● Document excerpt
Brian
1. You need a count variable (eg. unsigned long ulDMA_progress) to remember the reception progress. It starts with the length of the rx circular buffer.
2. Since the DMA will be copying received data immediately to the circular buffer, and wrapping around automatically, the application must "poll" the progress and read out the data before it gets overwritten. The polling rate depends on how fast a (complete) message needs to be detected and also on how large the buffer is; if the buffer is larger it takes longer for it to be able to overflow.
3. To poll the progress one reads the DMA_TCD_CITER_ELINK register, which indicates the number of bytes that haven't yet been copied (it counts down) before automatically being reloaded to its initial value.
If (ulDMA_progress >= the snap shot value of DMA_TCD_CITER_ELINK) you know that the 'additional' bytes in the input buffer have increased by (ulDMA_progress - DMA_TCD_CITER_ELINK), which can also be 0 if nothing was received in the meantime, else the increase is (ulDMA_progress - (DMA_TCD_BITER_ELINK - DMA_TCD_CITER_ELINK))
4. After the check ulDMA_progress is updated to be equal to DMA_TCD_CITER_ELINK again.
5. In the calculations the snap-shot value of DMA_TCD_CITER_ELINK on entry is to be used throughout and not the present DMA_TCD_CITER_ELINK value since it can change and thus cause race-state errors.
Since the polling will do this each time it also updates the values each time new data has been detected. When new data is ready (or the total data count reaches a threshold that should be handled) the application should use the data (which will at some point later be overwritten) and decrement its the total waiting data count value (which is incremented on each poll by the new 'additional' data count value).
As example, FreeRTOS users (who otherwise don't have libraries for free-running Rx with DMA) can use the uTasker project (which integrates a FreeRTOS configuration) and set up a polling task that does something like:
static void uart_task(void *pvParameters)
{
QUEUE_TRANSFER length = 0;
QUEUE_HANDLE uart_handle;
unsigned char dataByte;
while ((uart_handle = fnGetUART_Handle()) == NO_ID_ALLOCATED) {
vTaskDelay(500/portTICK_RATE_MS);
}
fnDebugMsg("FreeRTOS Output\r\n");
FOREVER_LOOP() {
length = fnRead(uart_handle, &dataByte, 1);
if (length != 0) {
fnDebugMsg("FreeRTOS Echo:");
fnWrite(uart_handle, &dataByte, 1);
fnDebugMsg("\r\n");
}
else {
vTaskDelay(1);
}
}
}
which waits for the UART to be configured by uTasker in the appropriate mode and then polls it (here at 1 TICK I believe), and echos the data back to verify operation.
It allows any K, KL, KV, KM, KW part (with DMA HW support) to be used on UART or LPUART in a compatible manner and so doesn't need porting and new driver development each time functions are moved to different processors. It can be used for reception rates of several Mb/s without loss of data.

● What to produce
In the DMA reception notes, what does the DMA_TCD_CITER_ELINK register indicate? The stored items have no connection to the DMA reception notes.

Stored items
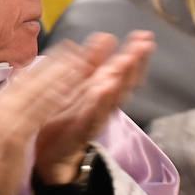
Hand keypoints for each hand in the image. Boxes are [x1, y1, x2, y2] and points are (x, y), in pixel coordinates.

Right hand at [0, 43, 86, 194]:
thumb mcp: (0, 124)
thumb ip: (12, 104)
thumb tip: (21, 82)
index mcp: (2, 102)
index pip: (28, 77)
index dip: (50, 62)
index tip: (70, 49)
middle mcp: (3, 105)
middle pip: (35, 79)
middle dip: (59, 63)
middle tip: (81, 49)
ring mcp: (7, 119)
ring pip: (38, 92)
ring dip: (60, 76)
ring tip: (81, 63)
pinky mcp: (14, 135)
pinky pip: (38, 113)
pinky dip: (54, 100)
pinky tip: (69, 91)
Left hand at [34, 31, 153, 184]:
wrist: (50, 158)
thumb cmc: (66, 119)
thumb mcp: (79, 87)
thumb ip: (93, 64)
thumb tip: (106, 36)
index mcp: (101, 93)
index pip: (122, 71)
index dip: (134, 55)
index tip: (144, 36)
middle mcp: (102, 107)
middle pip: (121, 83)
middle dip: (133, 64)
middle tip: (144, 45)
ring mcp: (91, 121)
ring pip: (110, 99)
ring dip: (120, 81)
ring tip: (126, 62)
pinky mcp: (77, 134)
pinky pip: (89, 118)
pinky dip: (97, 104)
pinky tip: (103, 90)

---

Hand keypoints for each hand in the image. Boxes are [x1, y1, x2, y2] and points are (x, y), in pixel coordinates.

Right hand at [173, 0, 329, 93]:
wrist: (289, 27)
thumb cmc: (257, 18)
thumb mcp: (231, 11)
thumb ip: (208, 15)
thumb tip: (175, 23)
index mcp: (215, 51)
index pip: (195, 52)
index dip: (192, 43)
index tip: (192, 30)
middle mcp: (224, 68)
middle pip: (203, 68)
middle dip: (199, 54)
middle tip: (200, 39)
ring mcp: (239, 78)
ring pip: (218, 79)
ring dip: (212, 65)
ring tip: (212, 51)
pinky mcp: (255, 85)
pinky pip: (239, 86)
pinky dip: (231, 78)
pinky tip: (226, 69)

● The answer
It indicates the number of bytes that haven't yet been copied, counting down before being automatically reloaded to its initial value.